Ingreep van fotomod was nodig.thankx Tom.

Groetjes
Davy Gabriels
FLash sound & light

----------


## PowerSound

En hoeveel man kan je daarmee aan ?

Site updated ! Waarom met nieuw als het met oud ook goed gaat ?

----------


## Davy Gabriels

we hebben voor 700 man gespeeld.zaal is ongeveer 10x15m.Zat dus propvol.Was genoeg voor daar.Toch klachten van de buren gehad.(wel na 1 uur)
Maar volgens de mensen van pbaudio moet er dubbel vermogen op de subs, en op toppen ook meer.kan je misschien nog wat meer uithalen dan.
Ben aan het rondkijken voor zwaardere versterker...

----------


## PowerSound

700 MAN MET MAAR 2800 WATT ?????

AAAARG MAAR WAT HEB IK *** GEDAAAAAN !

Site updated ! Waarom met nieuw als het met oud ook goed gaat ?

----------


## Davy Gabriels

is wel hoorngeladen hé.
en 700 man in een zaal of tent is ook verschil.Zoals ik al zei zat zaal bomvol.
Wat zou  jij hier neerzetten dan?

----------


## ralph

Dit vind ik nou een net showtje!

de fotoos zien er strak uit, mooe kleurtjes, pure promotie voor die dixo!

en dat gelul over wattjes...rendement daar gaat het om.

&gt;&gt;&gt;&gt;Ik heb een toeter op mn waterscooter!&lt;&lt;&lt;&lt;

----------


## Davy Gabriels

Het geluid moet ook aangenaam blijven.
Heeft ook ooit iemand met 4xEAW SB850+4xKF850 gestaan.klinkt wel goed,maar veeeeeel te hard.

Ik heb hier ook ooit met Nexo gespeeld,4xsub1000 + 6xPS10 gevlogen,maar was niet ideaal,was achter in de zaal niet zo goed te horen.Stond toen 2x inkel PSA1200 2x600W + 2x crown CSL1400 + nexo processor=totaal iets van een 4kW

Ging niet zo hard als nu.

----------


## PowerSound

Ah ok, dacht al, we hebben dus gewoon niet dezelfde eissen.

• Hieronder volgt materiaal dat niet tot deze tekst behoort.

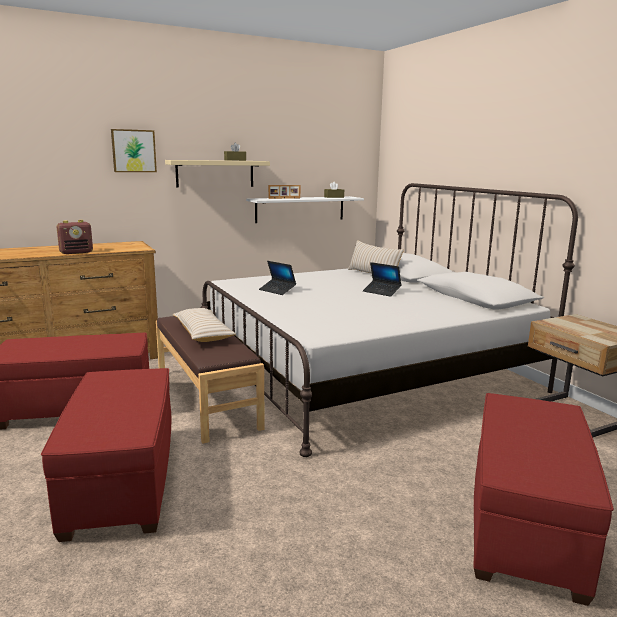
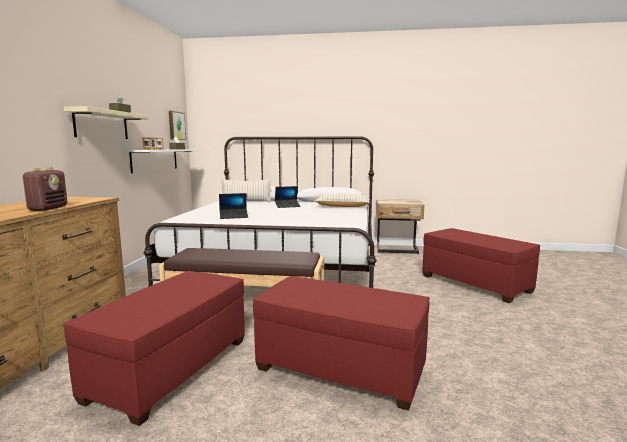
camera: 55 degrees left, 5 degrees down
(133, 151) = (35, 93): picture -> picture (176, 125)
(203, 333) = (241, 255): beige pillow -> beige pillow (342, 206)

Site updated ! Waarom met nieuw als het met oud ook goed gaat ?

----------


## Davy Gabriels

ok,nexo klinkt wel beter(gebruiken ik soms voor bruiloften).
Maar je moet ook kijken naar de eisen van de organisatie.Die mensen hoeven geen MAC250 hebben hangen,of denon cd...

Daarom noem ik dat ook maar een plaatselijke "boerenfuif"

Ja als je iets hoger zit zoals jij denk ik,dan zou ik mij ook wel iets beter aanschaffen.Maar ik zorg gewoon dat ik mijn materiaal terugbetaald krijg.

groetjes

----------


## PowerSound

Ik zeg niet dat je slecht materiaal hebt, heb ook nameijl een Omnitronic setje.

Maar ik vind 700man met maar 2800W (ookal heelhoog rendement) echt weinig, was het meer achtergrondmuziek ?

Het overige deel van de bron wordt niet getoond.